Thursday, August 23, 2012

SxSE: Ole Miss Baseball 1893-2012

Ole Miss is historically a good but underachieving program.  Currently I would rank them as an NCAA Regional program.  They can be expected to qualify for the Regionals nearly every year, but they can also be expected to usually not make it any farther.  The Rebels' average season record for the past 10 years has been 40-24.

Mississippi began playing baseball in 1893.  They were led by 14 different coaches in their first 55 years, up through 1947

Future Yankees and Mets manager Casey Stengel was the head coach at Ole Miss for one year, in 1914, and led them to a 13-9 record. It was at Ole Miss he first picked up the nickname, "The old Perfesser".

Tom Swayze was the Rebels' coach during their "glory days" from 1951-1971.  During Swayze's tenure, the Rebels won 4 SEC Championships and made it to the College World Series twice. He compiled a 361-201-2 record during his tenure.

Jake Gibbs coached the team from 1972-1990, compiling a  485-389-8 record.  The former major leaguer led the team to the College World Series in his first year on the job, the last time they've been there.
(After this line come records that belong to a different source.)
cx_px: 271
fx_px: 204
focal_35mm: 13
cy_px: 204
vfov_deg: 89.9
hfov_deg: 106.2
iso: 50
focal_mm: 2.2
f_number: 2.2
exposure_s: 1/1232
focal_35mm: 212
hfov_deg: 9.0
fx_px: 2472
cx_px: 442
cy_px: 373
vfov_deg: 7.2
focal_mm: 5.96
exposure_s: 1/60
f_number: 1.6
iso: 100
Don Kessinger, another former major leaguer, coached from 1991-2000

Mike Bianco has been coaching the Rebels since 2000.  His teams have been to the NCAA Regionals in every season except 2000 and 2011, but have not advanced from there.

Ole Miss has won 6 SEC Conference championships, in 1959, 1960, 1964, 1969, 1972, 1977, 2009.  They have been to the NCAA Tournament 17 times, and have advanced to the College World Series 4 times, 1956, 1964, 1969, 1972, but have never won the national championship.
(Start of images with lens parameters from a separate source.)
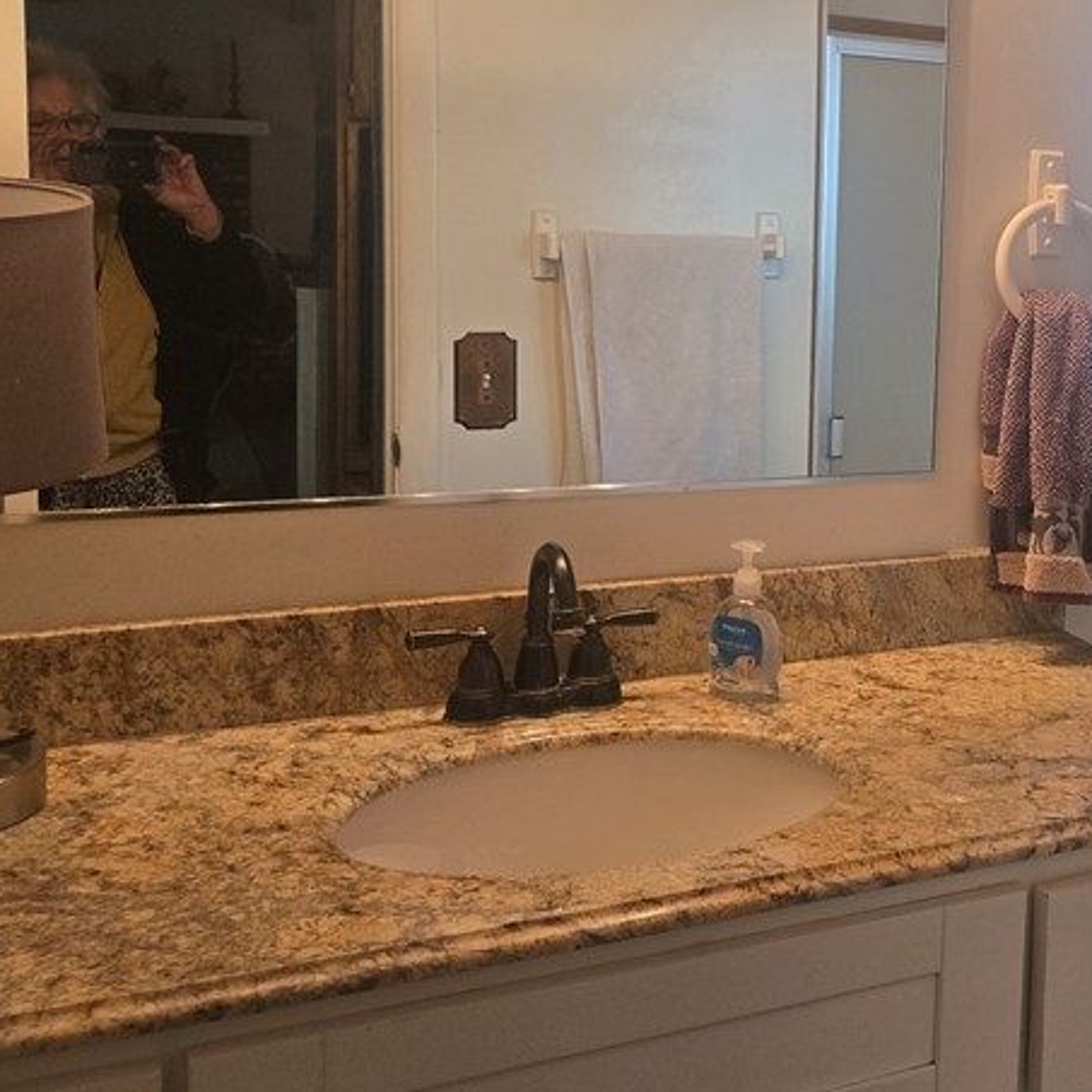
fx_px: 1642
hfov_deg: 32.9
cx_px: 1155
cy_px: 403
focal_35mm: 46
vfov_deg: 36.6
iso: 125
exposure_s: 1/120
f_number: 1.8
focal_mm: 5.4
Notable Ole Miss Ballplayers
The 2012 Ole Miss Rebels

The 2012 Rebels compiled a 37-26 record, 14-16 in the SEC.  They went to the College Station Regional, but were eliminated by TCU after going 2-2.

What Dave Van Horn's Success Teaches Us About Mike Bianco's Failure (Red Cup Rebellion)
With their programs' infrastructure and support being as similar as they are, one would expect parity in Bianco and Van Horn's game day production. For the most part, there is. Remarkably so. In the ten seasons Van Horn has been in Fayetteville, he has compiled an overall record of 398-220 (.644) with a 159-139 (.534) conference mark. In that same span,** Bianco has gone 395-236 (.626) overall and 164-136 (.547) in the SEC. The pair's overall and conference winning percentages are separated by a mere 1 and 2%, respectfully. As far as postseason play goes, Van Horn has reached the NCAA tournament every year since his arrival in 2003. Bianco's squads have qualified in nine of those ten seasons. Both coaches have reached a Super Regional four times apiece.
. . .
There is, of course, the one paramount difference between the two coaches' programs; the one cardinal statistic that distinguishes and defines each man's tenure. Dave Van Horn has three College World Series appearances. Mike Bianco, as we're all painfully aware, has zero.

As I've illustrated above, both coaches are encompassed within equivalent programs that provide them with similar resources. In regular season and early stages of postseason play this has resulted in nearly identical results. In high pressure, late season situations the fates of the two teams diverge. Faced with these clutch situations, Van Horn's teams have usually played their best baseball, going 3 for 4 in Super Regionals. Bianco's teams have collapsed, going 0-4.

I realize the equation for a successful baseball team is much more complicated than the list of general factors I've explored above. The comparisons I've made are far from comprehensive or exhaustive. Luck and timing many times play as big a factor in the outcome of a game as skill and coaching prowess. A blown game-ending double play followed by two bases-loaded hit-by-pitches allowed the Razorbacks to avoid elimination in game two of the Baylor Super Regional. The Diamond Rebs have typically been on the wrong side of such breaks. The fact of the matter remains, though: for whatever reasons, Van Horn has repeatedly taken his team to Omaha and Bianco has not. Under reasonably similar circumstances, Bianco has failed where Van Horn has succeeded.